Iran and Iraq have signed an accord to extradite “convicts and criminals” wanted by the two neighbors, Iranian state television’s website and newspapers reported on Monday.
Justice Minister Morteza Bakhtiari and his visiting Iraqi counterpart Hassan al-Shammari signed the agreement late on Sunday, Aftab-e Yazd newspaper said.
According to state television’s website, the agreement will allow the “repatriation of convicts and criminals, including those who have fled their country to stand trial and await implementation of their sentence.”
Baghdad has however denied the deal would be used to repatriate the exiled group.
“They are not detainees or prisoners. This agreement is to trade criminals between the two countries,” Iraqi Deputy Justice Minister Busho Ibrahim said.
“It is a judicial cooperation agreement. The other (Ashraf) is a case of refugees, while this agreement concerns criminals,” Mr. Ibrahim said.
Iran’s state TV said there are 302 Iranians in Iraqi prisons and 184 Iraqi nationals in Iranian prisons.
The accord follows a deadly raid on April 8 by Iraqi security forces on Camp Ashraf, set up in the 1980s and which houses about 3,500 members of Iran’s main armed opposition group, the People’s Mujahedeen of Iran (PMOI), and their families.
The raid inside Iraq near the border with Iran killed 34 members of the group, which fought alongside Iraqi forces against the Islamic republic in the 1980-1988 Iran-Iraq war and figures on the US government’s terrorist list. Tehran also considers the group a terrorist threat, and has urged their expulsion from Iraq.

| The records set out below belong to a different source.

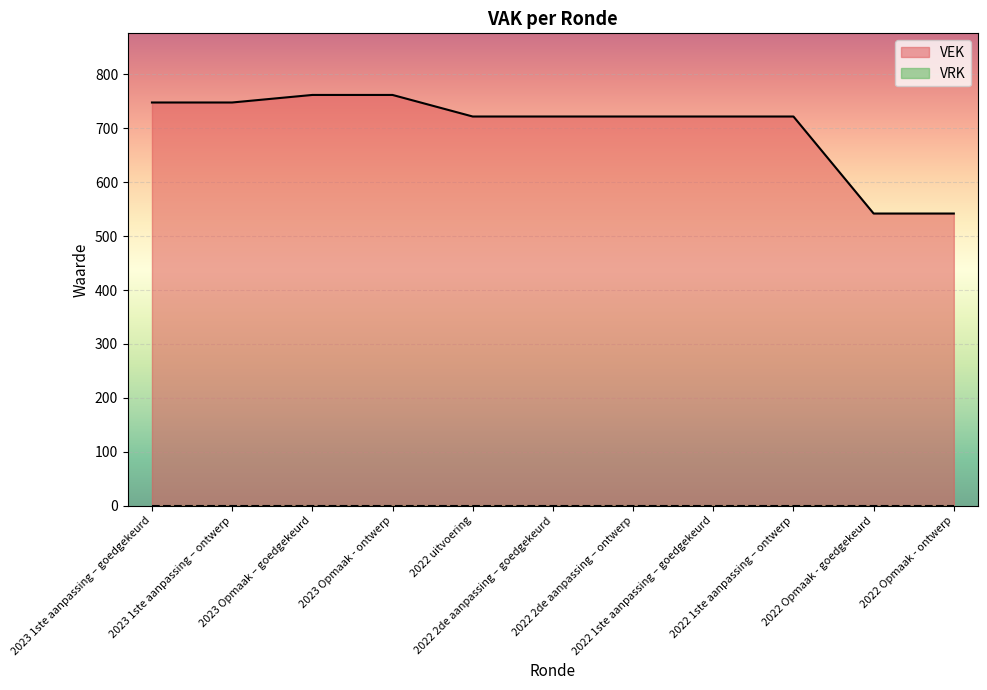

Which category has the highest value across all series?

2023 Opmaak – goedgekeurd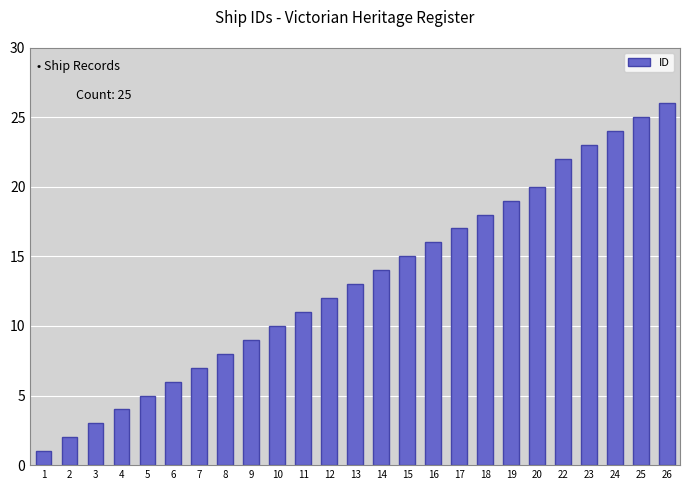

Reading left to right, what are all the values shown in this chart?

1	2	3	4	5	6	7	8	9	10	11	12	13	14	15	16	17	18	19	20	22	23	24	25	26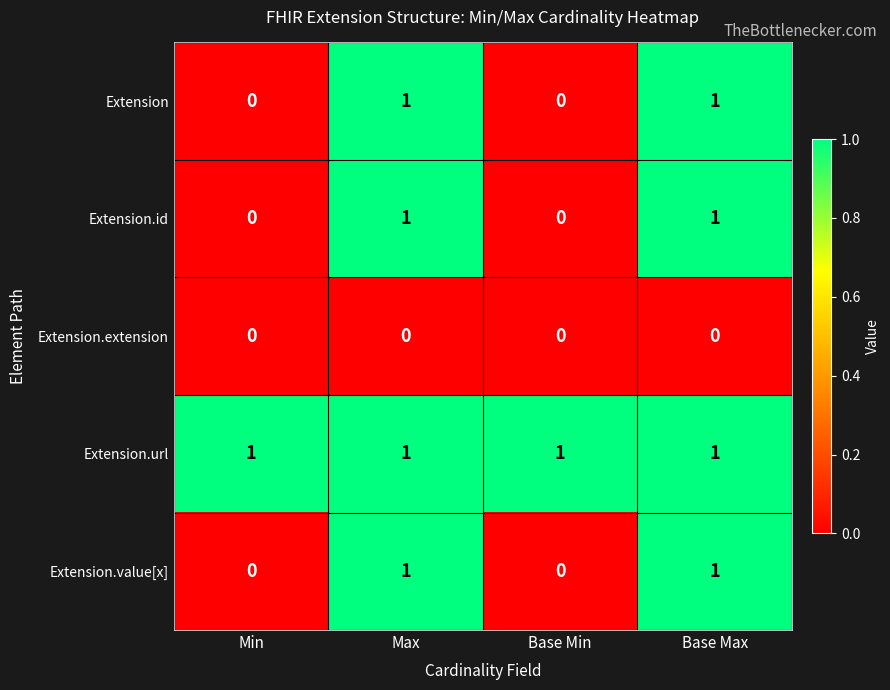

True or false: Extension.url has a value of 1 at Max.

True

Former Iraqi president Saddam Hussein gave the PMOI refuge in Iraq in the 1980s and some of its fighters joined him in the 1980-1988 war against Iran. The group surrendered its weapons to US forces after the 2003 invasion that ousted Mr. Hussein.
Iran’s judiciary chief, Ayatollah Sadeq Larijani, who oversaw the signing of the agreement, lauded the Iraqi government’s measures against the Mujahedeen, the television website said.
But Mr. Larijani did not specify if Iran would use the agreement to ask for the extradition of Mujahedeen members.
Quoted by Iran’s official IRNA news agency, Mr. Shammari said Baghdad was determined to expel the group from the camp.
On April 11, Iraq asked the exiled group to leave the country by the end of this year.
Iraq’s population is 31.5 million while Iran’s population is under 73 million.
Camp Ashraf has become a mounting problem for Iraqi authorities amid pressure from Tehran to hand over the members of the militant group.
The left-wing, Islamist group was founded in 1965 to oppose the Shah of Iran but it fell out with the clerical regime in Tehran that took power in the 1979 Islamic revolution.
The camp’s fate has been in question since the US military turned it over to Baghdad in 2009 under a bilateral security agreement. Baghdad has said Ashraf residents would be given until year-end to leave the country.